Last month, the journal Nature created guidelines that said no such program could be credited as an author because “any attribution of authorship carries with it accountability for the work, and AI tools cannot take such responsibility.”
But an article published Thursday in the journal Radiology was written almost entirely by ChatGPT. It was asked whether it could replace a human medical writer, and the program listed many of its possible uses, including writing study reports, creating documents that patients will read and translating medical information into a variety of languages.
Still, it does have some limitations.
“I think it definitely is going to help, but everything in AI needs guardrails,” said Dr. Linda Moy, the editor of Radiology and a professor of radiology at the NYU Grossman School of Medicine.
She said ChatGPT’s article was pretty accurate, but it made up some references.
One of Moy’s other concerns is that the AI could fabricate data. It’s only as good as the information it’s fed, and with so much inaccurate information available online about things like Covid-19 vaccines, it could use that to generate inaccurate results.
Moy’s colleague Artie Shen, a graduating Ph.D. candidate at NYU’s Center for Data Science, is exploring ChatGPT’s potential as a kind of translator for other AI programs for medical imaging analysis. For years, scientists have studied AI programs from startups and larger operations, like Google, that can recognize complex patterns in imaging data. The hope is that these could provide quantitative assessments that could potentially uncover diseases, possibly more effectively than the human eye.
“AI can give you a very accurate diagnosis, but they will never tell you how they reach this diagnosis,” Shen said. He believes that ChatGPT could work with the other programs to capture its rationale and observations.
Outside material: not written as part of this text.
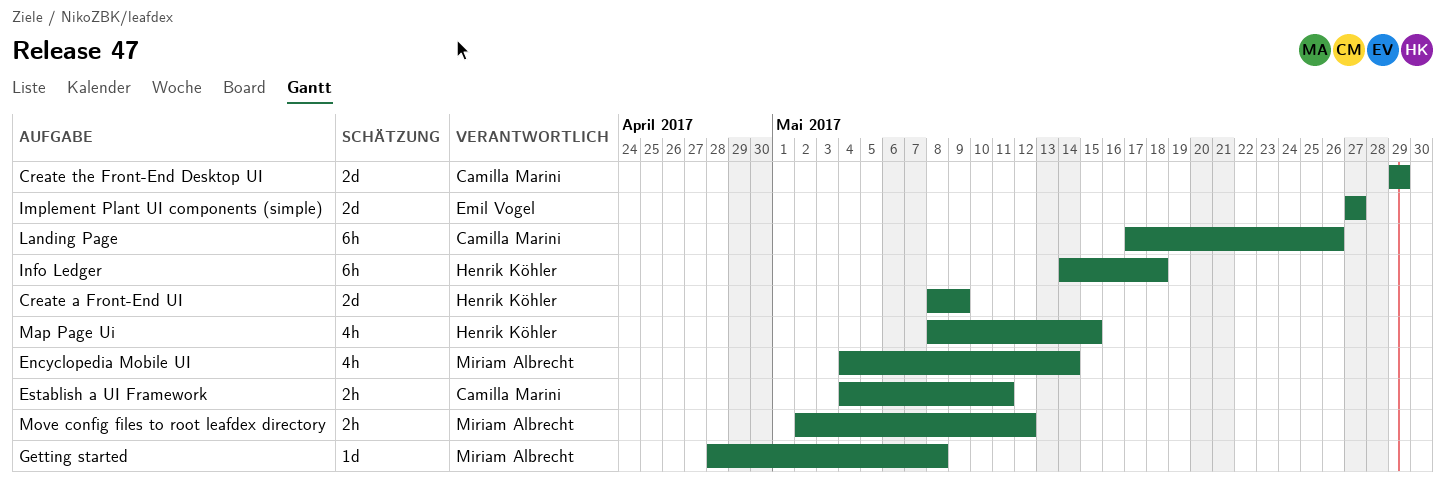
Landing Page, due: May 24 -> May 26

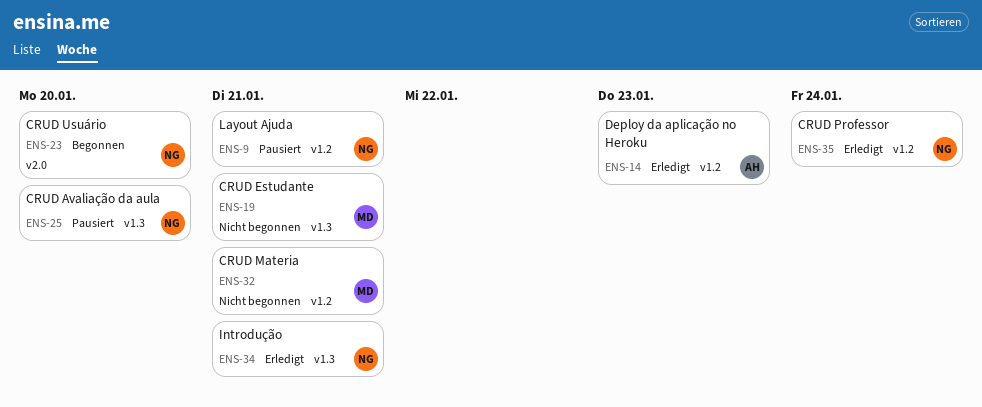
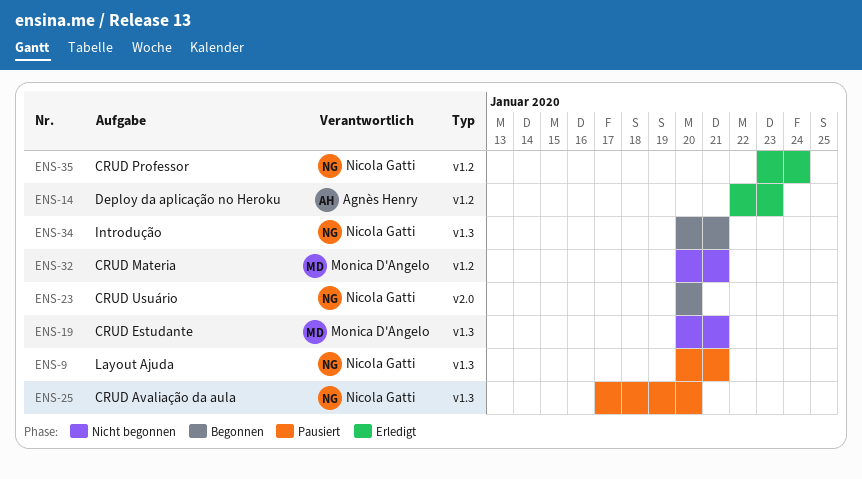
ENS-9, label: v1.2 -> v1.3
ENS-34, status: Erledigt -> Begonnen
“If they can talk, it has the potential to enable those systems to convey their knowledge in the same way as an experienced radiologist,” he said.
Tseng said he ultimately thinks ChatGPT can enhance medical practice in much the same way online medical information has both empowered patients and forced doctors to become better communicators, because they now have to provide insight around what patients read online.
ChatGPT won’t replace doctors. Tseng’s group will continue to test it to learn why it creates certain errors and what other ethical parameters need to be put in place before using it for real. But Tseng thinks it could make the medical profession more accessible. For example, a doctor could ask ChatGPT to simplify complicated medical jargon into language that someone with a seventh-grade education could understand.
“AI is here. The doors are open,” Tseng said. “My fundamental hope is, it will actually make me and make us as physicians and providers better.”